The above should give an idea of how we might compare song lyrics to determine similarity

Overview

In this assignment you are given a dataset of all of the billboard top 100 songs (and their lyrics (minus filler words)) from 1970 to 2009 (that's songs from the 1970's, 1980's, 1990's, and 2000's (4 decades!)).

Note: The dataset is missing a few songs (for example the number 25 song from 1970 is missing).

Your task is to determine for some newly input song lyrics from the user, whether those lyrics most closely resemble a top 25 song, a song between 26 and 50, a song between 51, and 75, or a song between 76 and 100 for each of decades.

Details

You should read in the provided dataset and organize the songs by decade and the quartile that they appear in.

The provided web front-end assumes that quartile 0 is songs ranked between 1 and 25 inclusive, quartile 1 is songs between 26 and 50 inclusive, quartile 2 is songs between 51 and 75 inclusive and quartile 3 is songs ranked between 76 and 100 songs.

The provided .csv file(s) has the following headings on line 1:

Rank,Song,Artist,Year,Lyrics_List

Followed by data matching those headings on each subsequent line.

You'll notice that the last field (Lyrics_List) is wrapped in quotes but that the words appear separated by commas within those quotes. Be mindful of this when you parse the files. This last field gives the lyrics for the song, however the lyrics have been cleaned somewhat to remove filler words, etc.

In order to calculate cosine similarity you'll need to know the frequency with which each word appears (in that decade for songs in that quartile).
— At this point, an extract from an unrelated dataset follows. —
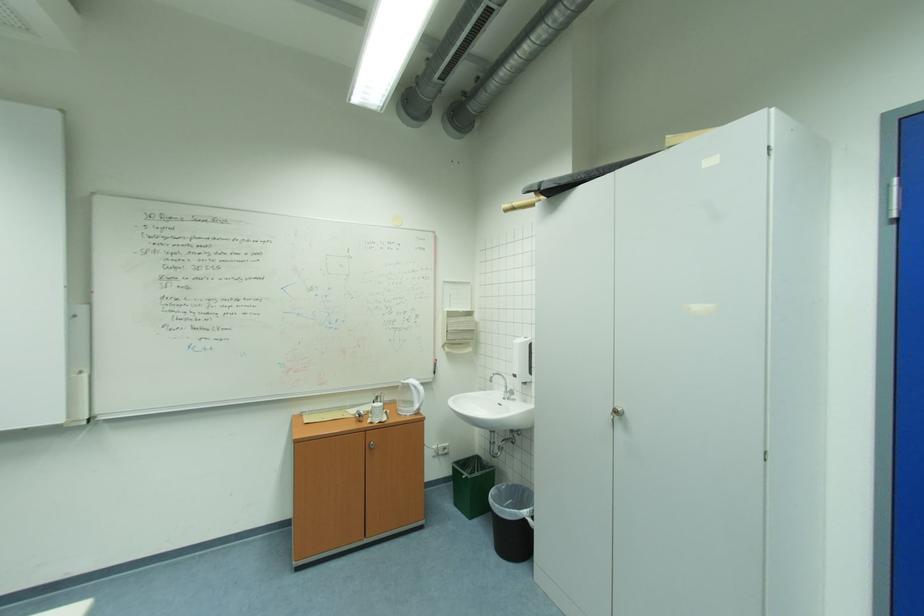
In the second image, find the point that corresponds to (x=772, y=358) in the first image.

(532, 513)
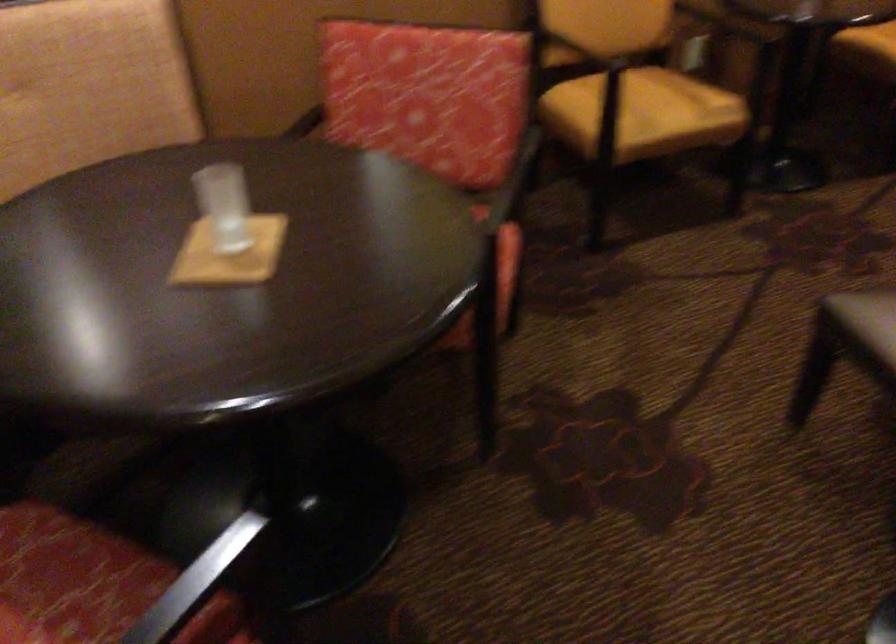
To avoid infrequent words polluting our calculations you should remove any word that appears less than 3 times in a decade-quartile combination.

Now for any new lyrics that we encounter we can determine the Cosine_similarity of those lyrics as compared to lyrics from the 1970's songs that ranked between 1 and 25 by the following:

Compute the sorted vector of word frequencies for any word that appeared (3 times or more) in top 25 songs in that decade. For each word in the sorted vector compute the how frequently it appears in the new lyrics (as a fraction of the total words). Then compute the cosine similarity on these vectors.

Doing this for all decades and quartiles gives the best match for the given lyrics, i.e., it gives some semblance of how likely those lyrics might be a top 25 hit in the 1970's, etc. (Well maybe - we are comparing large vectors with many small frequencies after all).

Building the website (Launching the Application)

You are given a SpringBoot application. You should be able to build the website by clicking the run button in the OneHitWonderApplication file. Then open your favorite web browser and navigate to:

http://localhost:8080/lyrics

lyrics page example

The above image indicates the lyrics are most similar to a top 25 song in the 1980's (and 26 to 50 ranked songs in the other decades).

On this page you can type in lyrics (words separated by spaces in this instance) and then hit submit and the results should be tabulated indicating which quartile (0,1,2 or 3) your song lyrics look most similar to for each decade. It's not the most beautiful webpage, so feel free to improve it if you want (just don't break anything).

You are also expected to provide testcases for 2 of the methods that you'll create in this assignment. Your testcases should be JUnit5 testcases, similar to those found in this assignment, the prior assignment and our labs. At the top of the file containing your testcases you should give enough details for the grader to determine what you are testing with each unit-test. (It is expected you may require 4 or 5 unit-tests for full coverage of whatever method you choose to test)

You should start your code in the OneHitWonderService class. You don't need to read any of the other classes. You should create new classes as part of your solution if needed.